» WORK REQUIRED
Reproduce the plot summary from "Meanwhile, the Congo" to "loss of hope.", renaming "election" as "national vote".
GIVEN TEXT Start Marker
But Adah is not the only one who sees holes in their father’s teachings. Even Leah’s views begin to shift and she notes, “I always believed any sin was easily rectified if only you let Jesus Christ into your heart, but here it gets complicated.” (125) And Ruth May says, “Father is trying to teach everybody to love Jesus, but what with one thing and another around here, they don’t. Some of them are scared of Jesus... I’m scared of Jesus, too.” (194) Even as more people begin to attend Nathan Price’s church, it is clear that it’s not their faith in Jesus that’s growing but fear and, as Anatole explains, a desire for better luck.

Meanwhile, the Congo prepares for its first election, in which Patrice Lumumba will be elected, moving the country closer to independence from the Belgian colonialism that has ruled. With instability and unrest on the horizon, most of the family sees this as–and wants this to be–an opportunity to return home, but Nathan Price only becomes more resolute that the family will stay. The section ends with Adah finding Methuselah's feathers, symbolizing to her a loss of hope.
GIVEN TEXT End Marker
GIVEN ENTRIES Start Marker
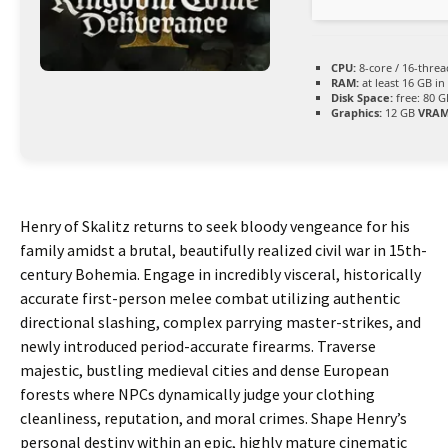
CPU:
8-core / 16-thre
RAM:
at least 16 GB in
Disk Space:
free: 80 
Graphics:
12 GB
VRAM
Henry of Skalitz returns to seek bloody vengeance for his
family amidst a brutal, beautifully realized civil war in 15th-
century Bohemia. Engage in incredibly visceral, historically
accurate first-person melee combat utilizing authentic
directional slashing, complex parrying master-strikes, and
newly introduced period-accurate firearms. Traverse
majestic, bustling medieval cities and dense European
forests where NPCs dynamically judge your clothing
cleanliness, reputation, and moral crimes. Shape Henry’s
personal destiny within an epic, highly mature cinematic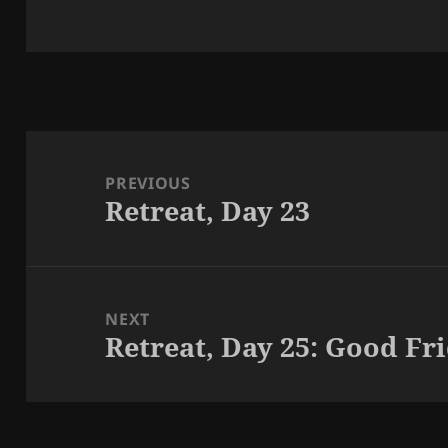
Post
navigation
PREVIOUS
Retreat, Day 23
Previous
post:
NEXT
Retreat, Day 25: Good Fr
Next
post: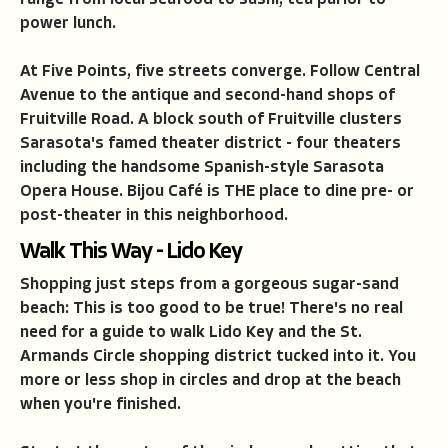
range from local seafood to sushi, tea parlor to
power lunch.
At Five Points, five streets converge. Follow Central
Avenue to the antique and second-hand shops of
Fruitville Road. A block south of Fruitville clusters
Sarasota's famed theater district - four theaters
including the handsome Spanish-style Sarasota
Opera House. Bijou Caf
é
is THE place to dine pre- or
post-theater in this neighborhood.
Walk This Way - Lido Key
Shopping just steps from a gorgeous sugar-sand
beach: This is too good to be true! There's no real
need for a guide to walk Lido Key and the St.
Armands Circle shopping district tucked into it. You
more or less shop in circles and drop at the beach
when you're finished.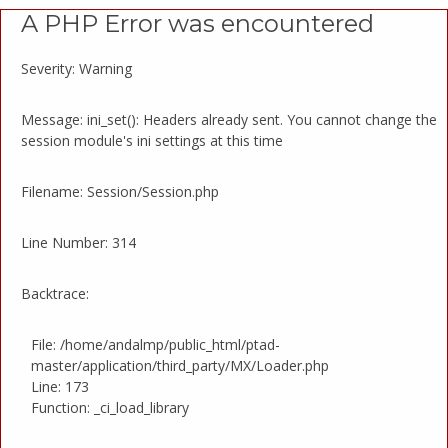
A PHP Error was encountered
Severity: Warning
Message: ini_set(): Headers already sent. You cannot change the
session module's ini settings at this time
Filename: Session/Session.php
Line Number: 314
Backtrace:
File: /home/andalmp/public_html/ptad-
master/application/third_party/MX/Loader.php
Line: 173
Function: _ci_load_library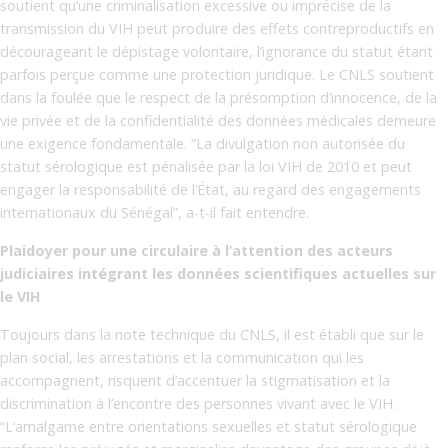
soutient qu’une criminalisation excessive ou imprécise de la
transmission du VIH peut produire des effets contreproductifs en
décourageant le dépistage volontaire, l’ignorance du statut étant
parfois perçue comme une protection juridique. Le CNLS soutient
dans la foulée que le respect de la présomption d’innocence, de la
vie privée et de la confidentialité des données médicales demeure
une exigence fondamentale. “La divulgation non autorisée du
statut sérologique est pénalisée par la loi VIH de 2010 et peut
engager la responsabilité de l’État, au regard des engagements
internationaux du Sénégal”, a-t-il fait entendre.
Plaidoyer pour une circulaire à l’attention des acteurs
judiciaires intégrant les données scientifiques actuelles sur
le VIH
Toujours dans la note technique du CNLS, il est établi que sur le
plan social, les arrestations et la communication qui les
accompagnent, risquent d’accentuer la stigmatisation et la
discrimination à l’encontre des personnes vivant avec le VIH.
“L’amalgame entre orientations sexuelles et statut sérologique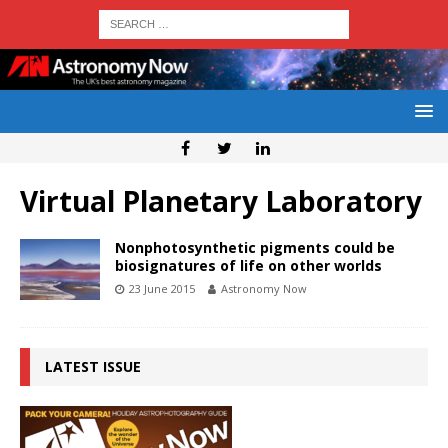
Virtual Planetary Laboratory
Nonphotosynthetic pigments could be
biosignatures of life on other worlds
23 June 2015
Astronomy Now
LATEST ISSUE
GIVEN ENTRIES End Marker
» TASK RESPONSE
Meanwhile, the Congo prepares for its first national vote, in which Patrice Lumumba will be elected, moving the country closer to independence from the Belgian colonialism that has ruled. With instability and unrest on the horizon, most of the family sees this as–and wants this to be–an opportunity to return home, but Nathan Price only becomes more resolute that the family will stay. The section ends with Adah finding Methuselah's feathers, symbolizing to her a loss of hope.